Objective: We sought to develop and internally validate a clinical prediction model to estimate the outcome of very elderly patients 12 months after being admitted to the ICU.
Design: Prospective, longitudinal cohort study.
Setting: Twenty-two Canadian ICUs.
Patients: We recruited 527 patients 80 years or older who had a medical or urgent surgical diagnosis and were admitted to an ICU for at least 24 hours.
Measurements and main results: At baseline, we completed a comprehensive geriatric assessment of enrolled patients; survival and functional status was determined 12 months later.
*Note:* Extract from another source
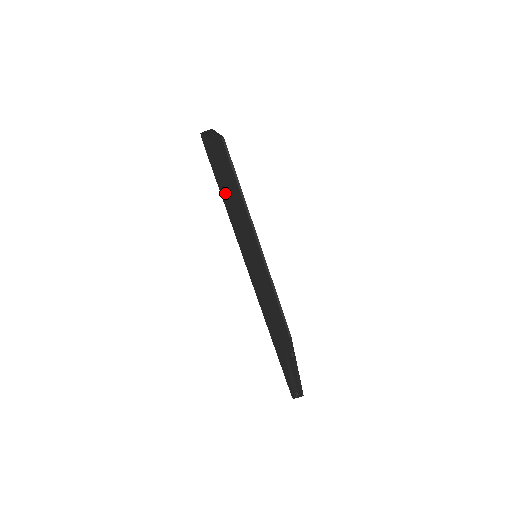
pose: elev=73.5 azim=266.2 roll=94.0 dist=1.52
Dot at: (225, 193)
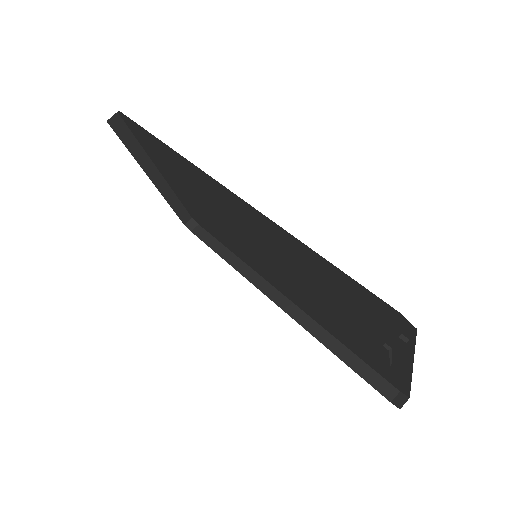
Dot at: occluded
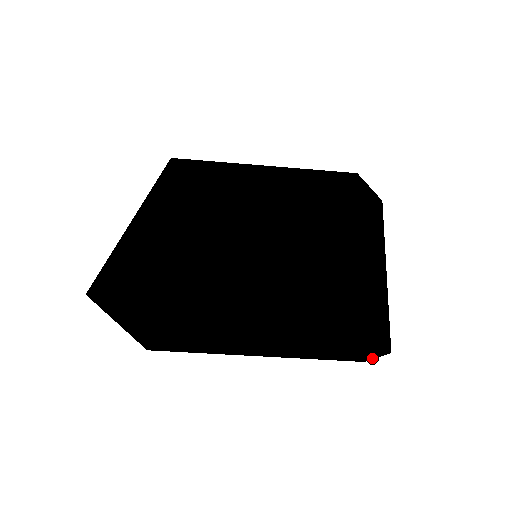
We defined recovery from critical illness as Palliative Performance Scale score of greater than or equal to 60. We used logistic regression analysis to examine factors associated with this outcome. Of the 434 patients (82%) whose Palliative Performance Scale was known at 12 months, 50% had died and 29% (126/434) had a score of greater than or equal to 60. In the multivariable model, we found that being married, having a primary diagnosis of emergency coronary artery bypass grafting or valve replacement, and higher baseline Palliative Performance Scale were independently predictive of a 12-month Palliative Performance Scale score of greater than or equal to 60. Male sex, primary diagnosis of stroke, and higher Acute Physiology and Chronic Health Evaluation II score, Charlson comorbidity index, or clinical frailty scale were independently predictive of Palliative Performance Scale score of less than 60.
Conclusion: Approximately one-quarter of very old ICU patients achieve a reasonable level of function 1 year after admission. This prediction model applied to individual patients may be helpful in decision making about the utility of life support for very elderly patients who are admitted to the ICU.